Resultaten Veiligheidsmonitor 2012
In 2012 gaf een op de vijf Nederlanders van 15 jaar of ouder aan slachtoffer te zijn
geweest van veel voorkomende criminaliteit, waaronder geweldsdelicten, vermogensdelicten
en vandalisme. Over de afgelopen jaren is sprake van een dalende trend van slachtofferschap.
Waar slachtofferschap in 2011 20,4 procent was, is dit in 2012 met 0,6 procent gedaald
tot 19,8 procent.
Voor het eerst is cybercrime meegenomen in de veiligheidsmonitor. Een op de acht Nederlanders
gaf aan in de afgelopen 12 maanden slachtoffer te zijn geworden van cybercrime, zoals
hacken en pesten op internet.
37 procent van de bevolking voelde zich in 2012 wel eens onveilig. De onveiligheidsgevoelens
zijn licht afgenomen. Ook hier is de afgelopen jaren sprake van een zich doorzettende
trend.
59 procent van de inwoners is in 2012 tevreden over het laatste contact met de politie.
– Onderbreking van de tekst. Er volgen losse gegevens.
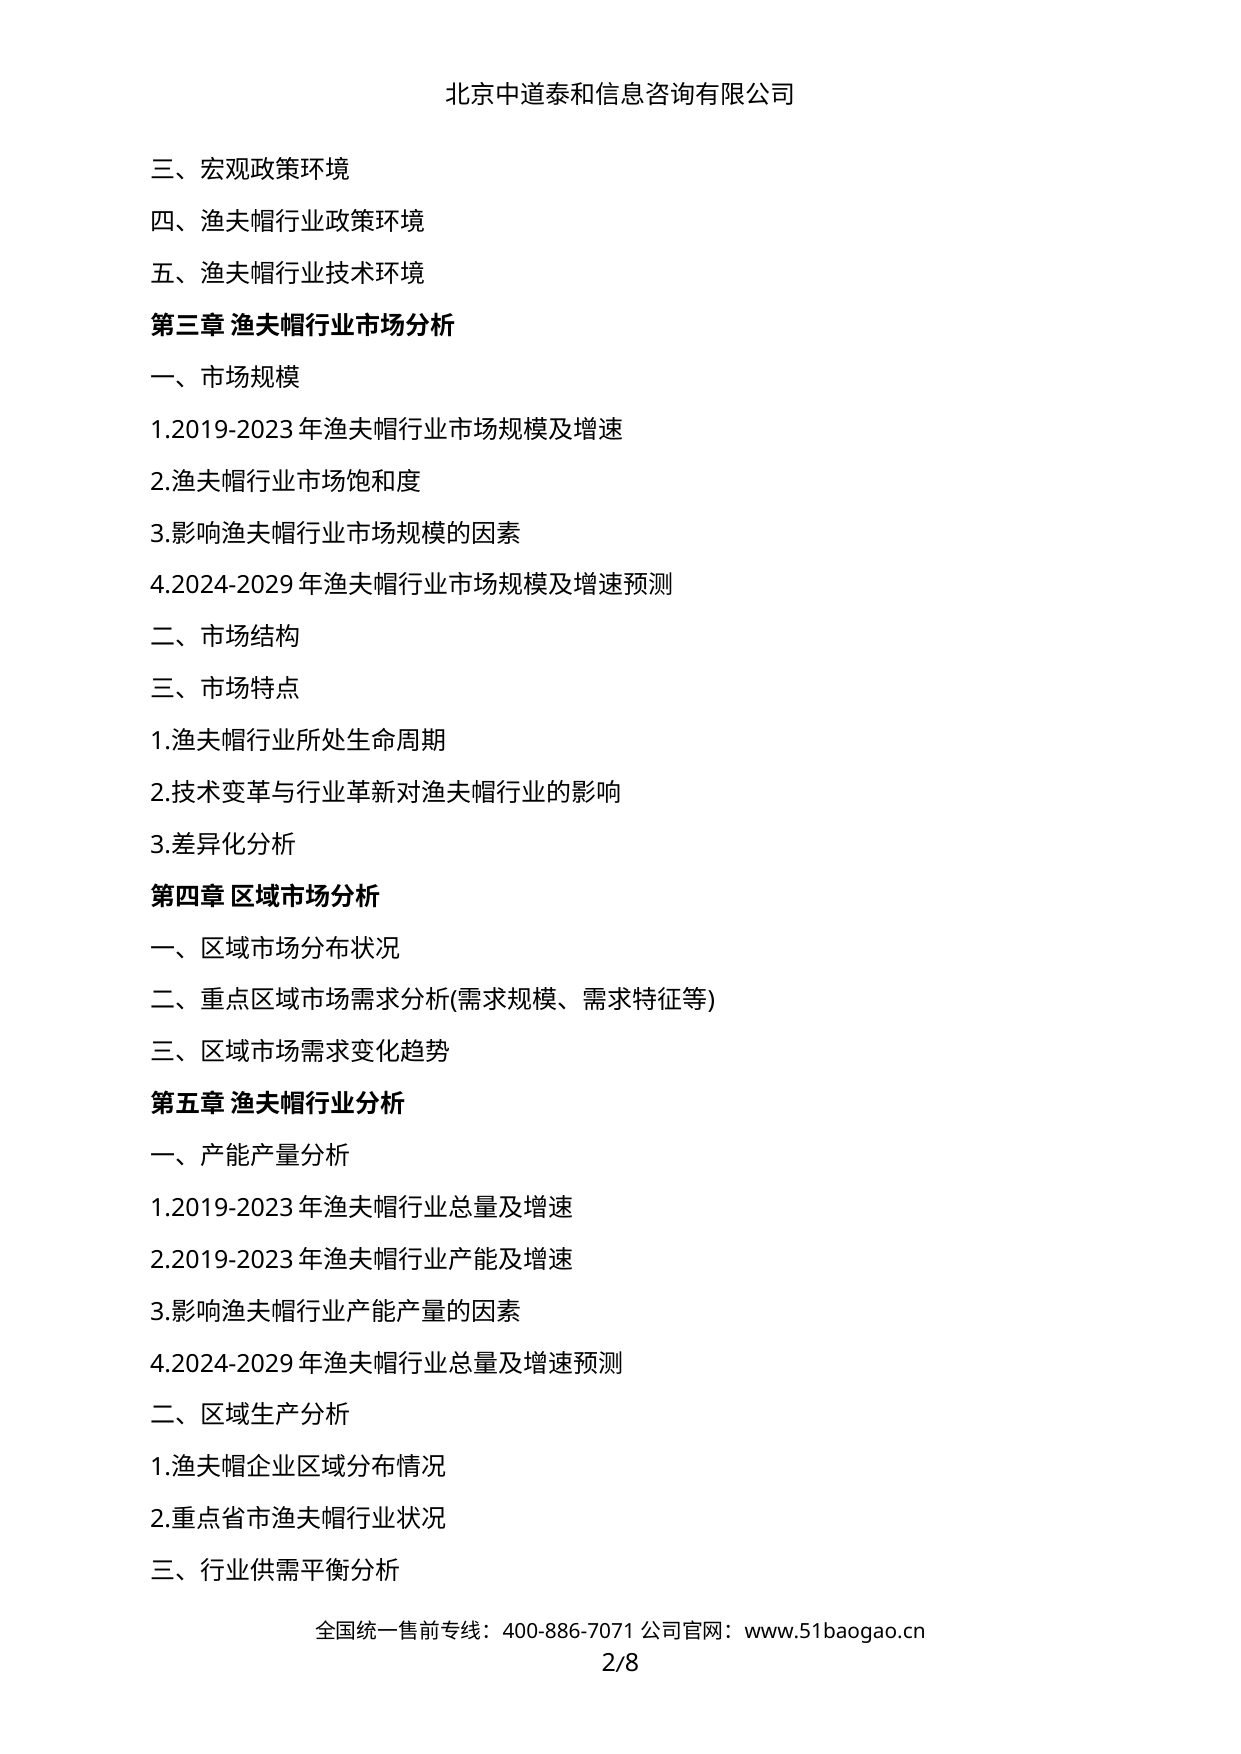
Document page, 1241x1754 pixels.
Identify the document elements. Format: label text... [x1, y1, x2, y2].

text 一、产能产量分析 [150, 1136, 1090, 1172]
text 3.影响渔夫帽行业产能产量的因素 [150, 1291, 1090, 1327]
text 第四章 区域市场分析 [150, 876, 1090, 912]
text 第五章 渔夫帽行业分析 [150, 1084, 1090, 1120]
text 1.2019-2023年渔夫帽行业总量及增速 [150, 1187, 1090, 1224]
text 三、宏观政策环境 [150, 150, 1090, 186]
text 2.技术变革与行业革新对渔夫帽行业的影响 [150, 772, 1090, 809]
text 4.2024-2029年渔夫帽行业总量及增速预测 [150, 1343, 1090, 1379]
text 二、区域生产分析 [150, 1395, 1090, 1431]
text 1.渔夫帽行业所处生命周期 [150, 721, 1090, 757]
text 二、重点区域市场需求分析(需求规模、需求特征等) [150, 980, 1090, 1016]
text 3.影响渔夫帽行业市场规模的因素 [150, 513, 1090, 549]
text 四、渔夫帽行业政策环境 [150, 202, 1090, 238]
text 二、市场结构 [150, 617, 1090, 653]
text 4.2024-2029年渔夫帽行业市场规模及增速预测 [150, 565, 1090, 601]
text 3.差异化分析 [150, 824, 1090, 861]
text 一、区域市场分布状况 [150, 928, 1090, 964]
text 五、渔夫帽行业技术环境 [150, 254, 1090, 290]
text 1.渔夫帽企业区域分布情况 [150, 1447, 1090, 1483]
text 2.重点省市渔夫帽行业状况 [150, 1499, 1090, 1535]
text 三、市场特点 [150, 669, 1090, 705]
text 2.2019-2023年渔夫帽行业产能及增速 [150, 1239, 1090, 1276]
text 2.渔夫帽行业市场饱和度 [150, 461, 1090, 497]
text 1.2019-2023年渔夫帽行业市场规模及增速 [150, 409, 1090, 446]
text 第三章 渔夫帽行业市场分析 [150, 306, 1090, 342]
text 三、区域市场需求变化趋势 [150, 1032, 1090, 1068]
text 三、行业供需平衡分析 [150, 1551, 1090, 1587]
text 一、市场规模 [150, 357, 1090, 394]
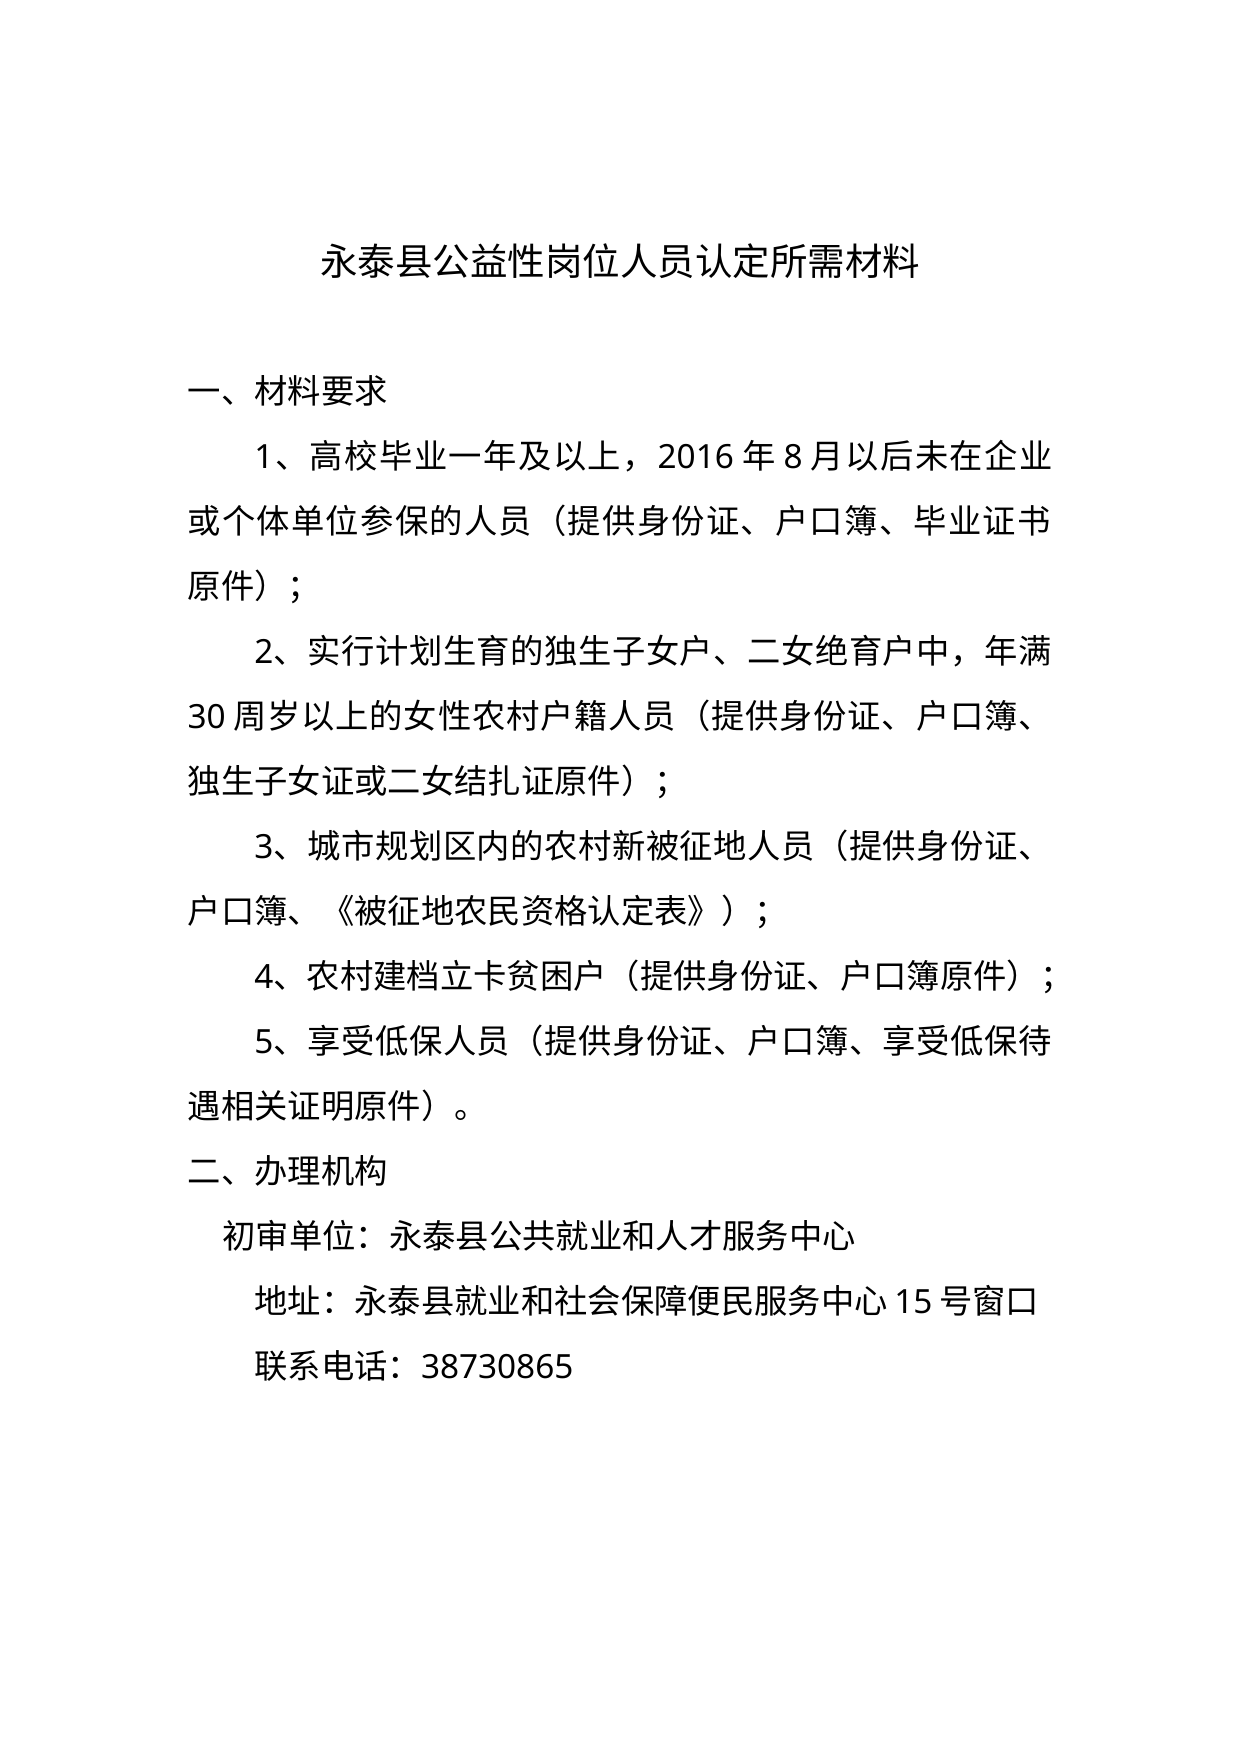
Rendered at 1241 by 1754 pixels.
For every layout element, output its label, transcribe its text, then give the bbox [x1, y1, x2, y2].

Dit is een lichte verbetering ten opzichte van 2011.
Tot slot
Het beeld van de ontwikkeling van de veiligheid is gematigd positief. Dat sterkt mij
in mijn ambitie om door te gaan op de ingeslagen weg. Zo wordt de aanpak cybercrime
geïntensiveerd door krachten te bundelen met alle belanghebbenden, de opsporingscapaciteit
versterkt en het juridisch instrumentarium aangepast aan de gewijzigde omstandigheden.
Ook wordt de positie van slachtoffers voor, tijdens en na afloop van het strafproces
verbeterd. Verder is een krachtig offensief ingezet tegen de overvalcriminaliteit
en andere high impactcrimes. Er zijn maatregelen getroffen om de pakkans te vergroten
en de daders sneller en -waar nodig en mogelijk- zwaarder te straffen. Ook de aanpak
van de criminele jeugdgroepen wordt krachtig voortgezet. Ik ben ervan overtuigd dat
maatregelen als deze zullen bijdragen aan een veiliger leefklimaat.